Key Position Players:
Kris Bryant, 3B
The reigning NL MVP will look to repeat his performance last season in which he bashed 39 home runs while hitting for a robust .292 batting average. The Cubs significant roster depth means that they won’t live and die by Bryant’s bat, but as their projected three-hole hitter, Bryant will need to continue to be a key cog in the Cubs’ offense. If the last two seasons are any indication, he’ll look to carry the team to another playoff run.
Kyle Schwarber, LF
After an explosive rookie season in 2015, Schwarber tore his ACL and LCL in an outfield collision and missed all but two games of the 2016 season. Schwarber returned to the Cubs during the World Series and continued to hit as expected. He’s rumored to be the Cubs’ everyday left fielder in 2017. His outfield defense is expected to be a liability once again, but his offense should make up for it.
Jason Heyward, RF
After hitting a career low .230 with only seven homers in the first year of his $184 million contract, Heyward must step up offensively in the absence of Dexter Fowler, who is now the St. Louis Cardinals. Expectations will be high for Heyward entering the season but as arguably the best outfielder in the game and a World Series champion allows fans to forgive his down year.
Jake Arrieta, SP
Arrieta declined in 2016, walking nearly twice as many batters as he did in his Cy Young season. But even if his true talent is closer to his 2016 campaign than 2015, Arrieta should prove to be an important piece in the Cubs’ pitching staff. This season is the last year of his contract, so if he wants to get paid like Clayton Kershaw, he will have to return to his Cy Young form.
Kyle Hendricks, SP
Hendricks truly broke out in 2016, leading all of baseball a 2.13 ERA, finishing third in Cy Young voting and working his way to the top of a stacked pitching staff. Much like Arrieta, Hendricks probably won’t be good as he was in 2016, but even if his talent level is lower than his best season, he’s likely to be a stalwart of the rotation for the foreseeable future.
Wade Davis, CP
The Cubs acquired Wade Davis in a trade for Jorge Soler in December.
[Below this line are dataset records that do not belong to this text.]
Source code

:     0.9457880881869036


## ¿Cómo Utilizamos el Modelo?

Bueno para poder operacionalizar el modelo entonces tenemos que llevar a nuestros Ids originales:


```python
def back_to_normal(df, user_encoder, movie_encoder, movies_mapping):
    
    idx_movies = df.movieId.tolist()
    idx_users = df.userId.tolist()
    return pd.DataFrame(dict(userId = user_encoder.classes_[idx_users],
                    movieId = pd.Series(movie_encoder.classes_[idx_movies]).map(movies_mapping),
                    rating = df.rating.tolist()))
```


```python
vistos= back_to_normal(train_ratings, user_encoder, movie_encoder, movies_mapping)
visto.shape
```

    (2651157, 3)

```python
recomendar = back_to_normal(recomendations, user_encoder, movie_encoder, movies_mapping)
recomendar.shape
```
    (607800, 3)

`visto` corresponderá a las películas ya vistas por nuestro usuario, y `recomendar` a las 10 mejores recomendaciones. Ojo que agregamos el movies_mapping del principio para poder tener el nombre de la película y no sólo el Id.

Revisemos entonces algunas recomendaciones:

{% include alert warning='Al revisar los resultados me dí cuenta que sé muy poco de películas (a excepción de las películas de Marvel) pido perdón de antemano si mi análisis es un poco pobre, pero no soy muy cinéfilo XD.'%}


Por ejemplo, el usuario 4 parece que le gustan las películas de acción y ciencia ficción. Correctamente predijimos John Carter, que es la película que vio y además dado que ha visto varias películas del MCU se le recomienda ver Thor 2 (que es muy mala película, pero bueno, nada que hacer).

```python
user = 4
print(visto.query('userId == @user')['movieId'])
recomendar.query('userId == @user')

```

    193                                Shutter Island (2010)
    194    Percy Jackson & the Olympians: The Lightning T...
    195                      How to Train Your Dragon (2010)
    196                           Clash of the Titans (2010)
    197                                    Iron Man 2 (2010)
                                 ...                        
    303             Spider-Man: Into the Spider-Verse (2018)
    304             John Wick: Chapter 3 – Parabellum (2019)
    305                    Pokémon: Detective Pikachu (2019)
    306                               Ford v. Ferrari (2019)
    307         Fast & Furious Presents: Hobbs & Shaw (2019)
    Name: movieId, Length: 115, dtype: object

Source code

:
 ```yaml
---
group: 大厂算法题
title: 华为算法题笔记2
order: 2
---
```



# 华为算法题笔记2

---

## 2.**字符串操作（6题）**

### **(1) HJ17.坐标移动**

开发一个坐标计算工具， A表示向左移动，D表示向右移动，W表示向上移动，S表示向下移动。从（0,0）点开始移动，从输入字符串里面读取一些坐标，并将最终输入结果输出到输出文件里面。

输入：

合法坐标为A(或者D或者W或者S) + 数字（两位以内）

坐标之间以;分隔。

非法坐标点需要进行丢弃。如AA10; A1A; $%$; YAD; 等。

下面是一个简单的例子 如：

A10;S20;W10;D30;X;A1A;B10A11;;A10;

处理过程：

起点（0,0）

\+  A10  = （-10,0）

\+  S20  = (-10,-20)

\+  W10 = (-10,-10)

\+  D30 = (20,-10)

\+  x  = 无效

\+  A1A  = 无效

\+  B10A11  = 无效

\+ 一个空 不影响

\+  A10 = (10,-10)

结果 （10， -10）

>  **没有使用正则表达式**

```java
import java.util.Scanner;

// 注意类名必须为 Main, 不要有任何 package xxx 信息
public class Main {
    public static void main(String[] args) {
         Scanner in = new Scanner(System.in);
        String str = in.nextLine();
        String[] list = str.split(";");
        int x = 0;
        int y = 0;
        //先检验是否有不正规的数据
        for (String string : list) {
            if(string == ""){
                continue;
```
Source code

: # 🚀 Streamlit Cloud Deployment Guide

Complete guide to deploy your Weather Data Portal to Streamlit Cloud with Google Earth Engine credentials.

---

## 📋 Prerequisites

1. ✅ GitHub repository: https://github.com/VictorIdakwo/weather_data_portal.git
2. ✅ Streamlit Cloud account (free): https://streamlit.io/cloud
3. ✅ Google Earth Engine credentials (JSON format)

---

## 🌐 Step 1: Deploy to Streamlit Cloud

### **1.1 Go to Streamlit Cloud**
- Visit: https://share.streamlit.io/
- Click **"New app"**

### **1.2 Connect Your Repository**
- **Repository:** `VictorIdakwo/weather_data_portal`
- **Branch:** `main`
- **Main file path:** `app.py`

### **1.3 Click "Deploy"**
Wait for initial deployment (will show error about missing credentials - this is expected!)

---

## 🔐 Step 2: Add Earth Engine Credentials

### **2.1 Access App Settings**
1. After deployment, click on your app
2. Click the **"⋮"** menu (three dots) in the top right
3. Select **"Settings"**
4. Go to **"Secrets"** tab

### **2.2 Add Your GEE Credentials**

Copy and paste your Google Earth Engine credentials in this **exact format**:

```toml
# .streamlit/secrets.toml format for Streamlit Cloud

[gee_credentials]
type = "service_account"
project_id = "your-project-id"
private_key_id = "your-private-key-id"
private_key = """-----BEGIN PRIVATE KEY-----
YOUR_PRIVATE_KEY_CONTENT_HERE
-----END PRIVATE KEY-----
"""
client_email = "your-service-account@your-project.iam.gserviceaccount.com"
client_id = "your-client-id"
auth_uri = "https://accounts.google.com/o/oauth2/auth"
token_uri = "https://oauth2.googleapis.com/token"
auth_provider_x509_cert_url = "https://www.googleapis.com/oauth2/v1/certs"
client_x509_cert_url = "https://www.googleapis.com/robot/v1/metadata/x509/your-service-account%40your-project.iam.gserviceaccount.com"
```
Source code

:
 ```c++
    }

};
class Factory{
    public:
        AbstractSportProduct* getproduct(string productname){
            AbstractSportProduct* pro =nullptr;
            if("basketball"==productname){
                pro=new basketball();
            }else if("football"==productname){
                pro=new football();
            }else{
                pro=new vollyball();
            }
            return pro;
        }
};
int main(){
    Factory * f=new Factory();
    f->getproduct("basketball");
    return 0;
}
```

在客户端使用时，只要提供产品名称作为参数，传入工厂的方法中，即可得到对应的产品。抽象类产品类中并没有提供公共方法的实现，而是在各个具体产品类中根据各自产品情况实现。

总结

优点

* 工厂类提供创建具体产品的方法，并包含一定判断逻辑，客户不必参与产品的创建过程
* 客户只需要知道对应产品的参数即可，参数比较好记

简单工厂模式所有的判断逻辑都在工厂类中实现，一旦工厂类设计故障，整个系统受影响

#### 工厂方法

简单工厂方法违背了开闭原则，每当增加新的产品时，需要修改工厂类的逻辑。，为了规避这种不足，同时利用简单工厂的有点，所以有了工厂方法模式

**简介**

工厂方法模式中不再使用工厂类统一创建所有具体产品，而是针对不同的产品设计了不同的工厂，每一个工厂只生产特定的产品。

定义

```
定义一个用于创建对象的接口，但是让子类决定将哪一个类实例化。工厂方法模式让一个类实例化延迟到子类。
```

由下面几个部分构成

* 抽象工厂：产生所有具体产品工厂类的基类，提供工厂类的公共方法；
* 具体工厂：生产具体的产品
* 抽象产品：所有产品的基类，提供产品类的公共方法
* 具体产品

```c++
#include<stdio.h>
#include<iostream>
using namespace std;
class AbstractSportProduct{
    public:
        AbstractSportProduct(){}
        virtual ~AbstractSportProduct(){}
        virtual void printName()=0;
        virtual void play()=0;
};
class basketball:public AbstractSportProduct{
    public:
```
Davis fills the closer hole left by Aroldis Chapman when he returned to the Yankees. He signed the largest contract ever by a relief pitcher. Davis has been arguably the best relief pitcher in the game since moving to a full-time bullpen role in 2014. He is also in the final year of his contract, so he’s a stopgap solution for the Cubs while they give Hector Rondon more seasoning, but he’s quite a stopgap if he doesn’t re-sign.